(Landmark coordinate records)

---

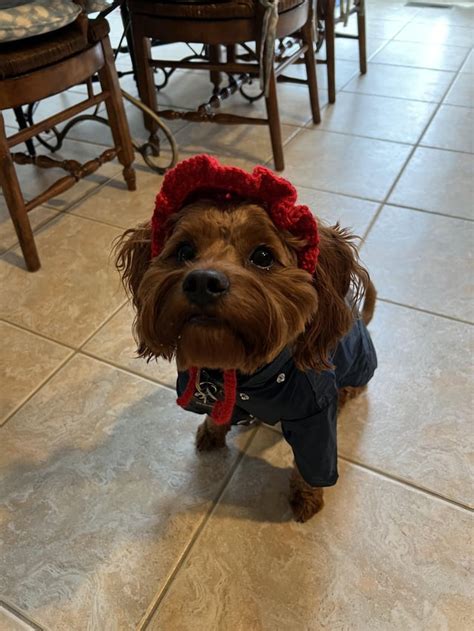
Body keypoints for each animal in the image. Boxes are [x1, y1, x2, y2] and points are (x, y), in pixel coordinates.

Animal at [115, 154, 378, 524]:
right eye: (184, 251)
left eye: (263, 256)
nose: (202, 281)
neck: (244, 374)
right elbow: (216, 414)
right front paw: (213, 430)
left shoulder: (315, 418)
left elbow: (315, 462)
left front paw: (307, 496)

---

■ WHAT YOU ARE ASKED TO DO
Output, exactly and with no other text, the line that contains "right elbow: (216, 414)" and all lines from there to the end of the records.

■ EXERCISE ANSWER
right elbow: (216, 414)
right front paw: (213, 430)
left shoulder: (315, 418)
left elbow: (315, 462)
left front paw: (307, 496)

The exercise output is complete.